→ DIRECTIONS
Retype each of the following records exactly as it stands.

→ LISTED RECORDS
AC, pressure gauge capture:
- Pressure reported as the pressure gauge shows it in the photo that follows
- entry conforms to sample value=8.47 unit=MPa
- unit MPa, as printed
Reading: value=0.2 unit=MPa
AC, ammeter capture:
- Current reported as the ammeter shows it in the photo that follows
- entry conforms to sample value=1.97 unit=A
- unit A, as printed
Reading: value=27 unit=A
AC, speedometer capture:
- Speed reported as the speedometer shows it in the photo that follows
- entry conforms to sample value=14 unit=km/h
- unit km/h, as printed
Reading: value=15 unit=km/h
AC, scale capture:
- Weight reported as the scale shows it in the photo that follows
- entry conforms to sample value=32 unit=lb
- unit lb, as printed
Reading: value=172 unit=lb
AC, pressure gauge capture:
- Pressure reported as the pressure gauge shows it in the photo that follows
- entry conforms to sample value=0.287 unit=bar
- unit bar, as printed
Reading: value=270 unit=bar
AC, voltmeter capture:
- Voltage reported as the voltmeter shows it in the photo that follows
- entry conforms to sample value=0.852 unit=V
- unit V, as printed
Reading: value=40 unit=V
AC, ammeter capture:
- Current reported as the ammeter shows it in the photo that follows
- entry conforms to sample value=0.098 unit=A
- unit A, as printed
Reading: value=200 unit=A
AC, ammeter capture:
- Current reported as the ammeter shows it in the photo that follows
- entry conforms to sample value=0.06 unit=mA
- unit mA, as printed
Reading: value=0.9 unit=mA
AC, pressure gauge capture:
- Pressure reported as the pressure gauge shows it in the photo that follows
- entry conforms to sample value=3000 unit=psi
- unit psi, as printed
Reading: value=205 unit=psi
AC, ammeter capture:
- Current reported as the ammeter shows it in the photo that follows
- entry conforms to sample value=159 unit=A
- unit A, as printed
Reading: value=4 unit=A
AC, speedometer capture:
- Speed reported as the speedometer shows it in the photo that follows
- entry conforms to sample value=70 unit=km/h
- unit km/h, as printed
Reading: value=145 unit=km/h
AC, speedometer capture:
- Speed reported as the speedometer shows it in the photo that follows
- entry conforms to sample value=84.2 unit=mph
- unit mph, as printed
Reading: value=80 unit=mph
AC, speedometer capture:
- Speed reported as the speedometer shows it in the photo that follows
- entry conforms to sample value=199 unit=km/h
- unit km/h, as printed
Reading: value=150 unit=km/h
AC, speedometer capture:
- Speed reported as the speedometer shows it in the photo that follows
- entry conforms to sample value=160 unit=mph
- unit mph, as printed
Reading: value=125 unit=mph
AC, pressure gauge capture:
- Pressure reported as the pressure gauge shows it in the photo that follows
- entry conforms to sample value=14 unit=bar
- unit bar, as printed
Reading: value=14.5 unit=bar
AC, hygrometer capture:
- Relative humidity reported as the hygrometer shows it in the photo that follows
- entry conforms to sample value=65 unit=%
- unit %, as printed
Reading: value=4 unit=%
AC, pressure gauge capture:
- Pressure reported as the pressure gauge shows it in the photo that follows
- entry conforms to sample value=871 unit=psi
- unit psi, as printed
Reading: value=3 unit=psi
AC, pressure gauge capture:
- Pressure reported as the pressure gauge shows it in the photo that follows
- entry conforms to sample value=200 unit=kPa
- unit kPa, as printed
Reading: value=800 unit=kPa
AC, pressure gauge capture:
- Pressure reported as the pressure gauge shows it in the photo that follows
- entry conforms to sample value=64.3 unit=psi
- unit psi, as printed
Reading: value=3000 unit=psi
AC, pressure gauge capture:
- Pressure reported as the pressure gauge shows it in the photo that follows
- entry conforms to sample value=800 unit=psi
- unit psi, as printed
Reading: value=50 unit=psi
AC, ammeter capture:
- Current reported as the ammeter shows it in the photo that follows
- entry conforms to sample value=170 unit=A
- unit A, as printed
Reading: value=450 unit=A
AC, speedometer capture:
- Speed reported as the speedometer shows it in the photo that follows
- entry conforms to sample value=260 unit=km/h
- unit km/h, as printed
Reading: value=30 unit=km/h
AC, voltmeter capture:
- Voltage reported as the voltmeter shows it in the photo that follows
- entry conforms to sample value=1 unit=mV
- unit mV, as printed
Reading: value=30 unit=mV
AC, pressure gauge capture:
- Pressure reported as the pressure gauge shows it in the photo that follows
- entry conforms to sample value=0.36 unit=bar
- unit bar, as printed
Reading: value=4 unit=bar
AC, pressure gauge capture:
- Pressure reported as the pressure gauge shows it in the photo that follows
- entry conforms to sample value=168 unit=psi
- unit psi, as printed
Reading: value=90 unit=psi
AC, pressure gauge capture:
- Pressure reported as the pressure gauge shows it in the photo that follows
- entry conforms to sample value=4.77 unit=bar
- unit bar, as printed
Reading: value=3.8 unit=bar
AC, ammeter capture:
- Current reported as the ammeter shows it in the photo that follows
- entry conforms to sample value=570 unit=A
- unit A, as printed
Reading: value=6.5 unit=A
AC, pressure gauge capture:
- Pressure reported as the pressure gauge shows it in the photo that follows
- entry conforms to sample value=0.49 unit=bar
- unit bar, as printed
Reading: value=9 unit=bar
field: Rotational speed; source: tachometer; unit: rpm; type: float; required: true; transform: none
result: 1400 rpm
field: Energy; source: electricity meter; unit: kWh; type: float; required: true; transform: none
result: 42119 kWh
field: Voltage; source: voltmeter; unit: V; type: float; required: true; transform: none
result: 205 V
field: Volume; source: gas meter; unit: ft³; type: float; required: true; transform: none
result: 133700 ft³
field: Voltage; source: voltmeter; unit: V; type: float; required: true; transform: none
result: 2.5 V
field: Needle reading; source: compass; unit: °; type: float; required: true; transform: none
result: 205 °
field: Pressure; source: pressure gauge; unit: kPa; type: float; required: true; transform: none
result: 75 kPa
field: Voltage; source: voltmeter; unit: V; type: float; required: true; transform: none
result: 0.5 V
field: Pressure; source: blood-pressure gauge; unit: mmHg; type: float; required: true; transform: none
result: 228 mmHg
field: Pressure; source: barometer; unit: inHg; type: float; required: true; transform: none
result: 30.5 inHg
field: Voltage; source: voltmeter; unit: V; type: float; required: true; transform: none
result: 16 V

→ PROBLEM SOLUTION
AC, pressure gauge capture:
- Pressure reported as the pressure gauge shows it in the photo that follows
- entry conforms to sample value=8.47 unit=MPa
- unit MPa, as printed
Reading: value=0.2 unit=MPa
AC, ammeter capture:
- Current reported as the ammeter shows it in the photo that follows
- entry conforms to sample value=1.97 unit=A
- unit A, as printed
Reading: value=27 unit=A
AC, speedometer capture:
- Speed reported as the speedometer shows it in the photo that follows
- entry conforms to sample value=14 unit=km/h
- unit km/h, as printed
Reading: value=15 unit=km/h
AC, scale capture:
- Weight reported as the scale shows it in the photo that follows
- entry conforms to sample value=32 unit=lb
- unit lb, as printed
Reading: value=172 unit=lb
AC, pressure gauge capture:
- Pressure reported as the pressure gauge shows it in the photo that follows
- entry conforms to sample value=0.287 unit=bar
- unit bar, as printed
Reading: value=270 unit=bar
AC, voltmeter capture:
- Voltage reported as the voltmeter shows it in the photo that follows
- entry conforms to sample value=0.852 unit=V
- unit V, as printed
Reading: value=40 unit=V
AC, ammeter capture:
- Current reported as the ammeter shows it in the photo that follows
- entry conforms to sample value=0.098 unit=A
- unit A, as printed
Reading: value=200 unit=A
AC, ammeter capture:
- Current reported as the ammeter shows it in the photo that follows
- entry conforms to sample value=0.06 unit=mA
- unit mA, as printed
Reading: value=0.9 unit=mA
AC, pressure gauge capture:
- Pressure reported as the pressure gauge shows it in the photo that follows
- entry conforms to sample value=3000 unit=psi
- unit psi, as printed
Reading: value=205 unit=psi
AC, ammeter capture:
- Current reported as the ammeter shows it in the photo that follows
- entry conforms to sample value=159 unit=A
- unit A, as printed
Reading: value=4 unit=A
AC, speedometer capture:
- Speed reported as the speedometer shows it in the photo that follows
- entry conforms to sample value=70 unit=km/h
- unit km/h, as printed
Reading: value=145 unit=km/h
AC, speedometer capture:
- Speed reported as the speedometer shows it in the photo that follows
- entry conforms to sample value=84.2 unit=mph
- unit mph, as printed
Reading: value=80 unit=mph
AC, speedometer capture:
- Speed reported as the speedometer shows it in the photo that follows
- entry conforms to sample value=199 unit=km/h
- unit km/h, as printed
Reading: value=150 unit=km/h
AC, speedometer capture:
- Speed reported as the speedometer shows it in the photo that follows
- entry conforms to sample value=160 unit=mph
- unit mph, as printed
Reading: value=125 unit=mph
AC, pressure gauge capture:
- Pressure reported as the pressure gauge shows it in the photo that follows
- entry conforms to sample value=14 unit=bar
- unit bar, as printed
Reading: value=14.5 unit=bar
AC, hygrometer capture:
- Relative humidity reported as the hygrometer shows it in the photo that follows
- entry conforms to sample value=65 unit=%
- unit %, as printed
Reading: value=4 unit=%
AC, pressure gauge capture:
- Pressure reported as the pressure gauge shows it in the photo that follows
- entry conforms to sample value=871 unit=psi
- unit psi, as printed
Reading: value=3 unit=psi
AC, pressure gauge capture:
- Pressure reported as the pressure gauge shows it in the photo that follows
- entry conforms to sample value=200 unit=kPa
- unit kPa, as printed
Reading: value=800 unit=kPa
AC, pressure gauge capture:
- Pressure reported as the pressure gauge shows it in the photo that follows
- entry conforms to sample value=64.3 unit=psi
- unit psi, as printed
Reading: value=3000 unit=psi
AC, pressure gauge capture:
- Pressure reported as the pressure gauge shows it in the photo that follows
- entry conforms to sample value=800 unit=psi
- unit psi, as printed
Reading: value=50 unit=psi
AC, ammeter capture:
- Current reported as the ammeter shows it in the photo that follows
- entry conforms to sample value=170 unit=A
- unit A, as printed
Reading: value=450 unit=A
AC, speedometer capture:
- Speed reported as the speedometer shows it in the photo that follows
- entry conforms to sample value=260 unit=km/h
- unit km/h, as printed
Reading: value=30 unit=km/h
AC, voltmeter capture:
- Voltage reported as the voltmeter shows it in the photo that follows
- entry conforms to sample value=1 unit=mV
- unit mV, as printed
Reading: value=30 unit=mV
AC, pressure gauge capture:
- Pressure reported as the pressure gauge shows it in the photo that follows
- entry conforms to sample value=0.36 unit=bar
- unit bar, as printed
Reading: value=4 unit=bar
AC, pressure gauge capture:
- Pressure reported as the pressure gauge shows it in the photo that follows
- entry conforms to sample value=168 unit=psi
- unit psi, as printed
Reading: value=90 unit=psi
AC, pressure gauge capture:
- Pressure reported as the pressure gauge shows it in the photo that follows
- entry conforms to sample value=4.77 unit=bar
- unit bar, as printed
Reading: value=3.8 unit=bar
AC, ammeter capture:
- Current reported as the ammeter shows it in the photo that follows
- entry conforms to sample value=570 unit=A
- unit A, as printed
Reading: value=6.5 unit=A
AC, pressure gauge capture:
- Pressure reported as the pressure gauge shows it in the photo that follows
- entry conforms to sample value=0.49 unit=bar
- unit bar, as printed
Reading: value=9 unit=bar
field: Rotational speed; source: tachometer; unit: rpm; type: float; required: true; transform: none
result: 1400 rpm
field: Energy; source: electricity meter; unit: kWh; type: float; required: true; transform: none
result: 42119 kWh
field: Voltage; source: voltmeter; unit: V; type: float; required: true; transform: none
result: 205 V
field: Volume; source: gas meter; unit: ft³; type: float; required: true; transform: none
result: 133700 ft³
field: Voltage; source: voltmeter; unit: V; type: float; required: true; transform: none
result: 2.5 V
field: Needle reading; source: compass; unit: °; type: float; required: true; transform: none
result: 205 °
field: Pressure; source: pressure gauge; unit: kPa; type: float; required: true; transform: none
result: 75 kPa
field: Voltage; source: voltmeter; unit: V; type: float; required: true; transform: none
result: 0.5 V
field: Pressure; source: blood-pressure gauge; unit: mmHg; type: float; required: true; transform: none
result: 228 mmHg
field: Pressure; source: barometer; unit: inHg; type: float; required: true; transform: none
result: 30.5 inHg
field: Voltage; source: voltmeter; unit: V; type: float; required: true; transform: none
result: 16 V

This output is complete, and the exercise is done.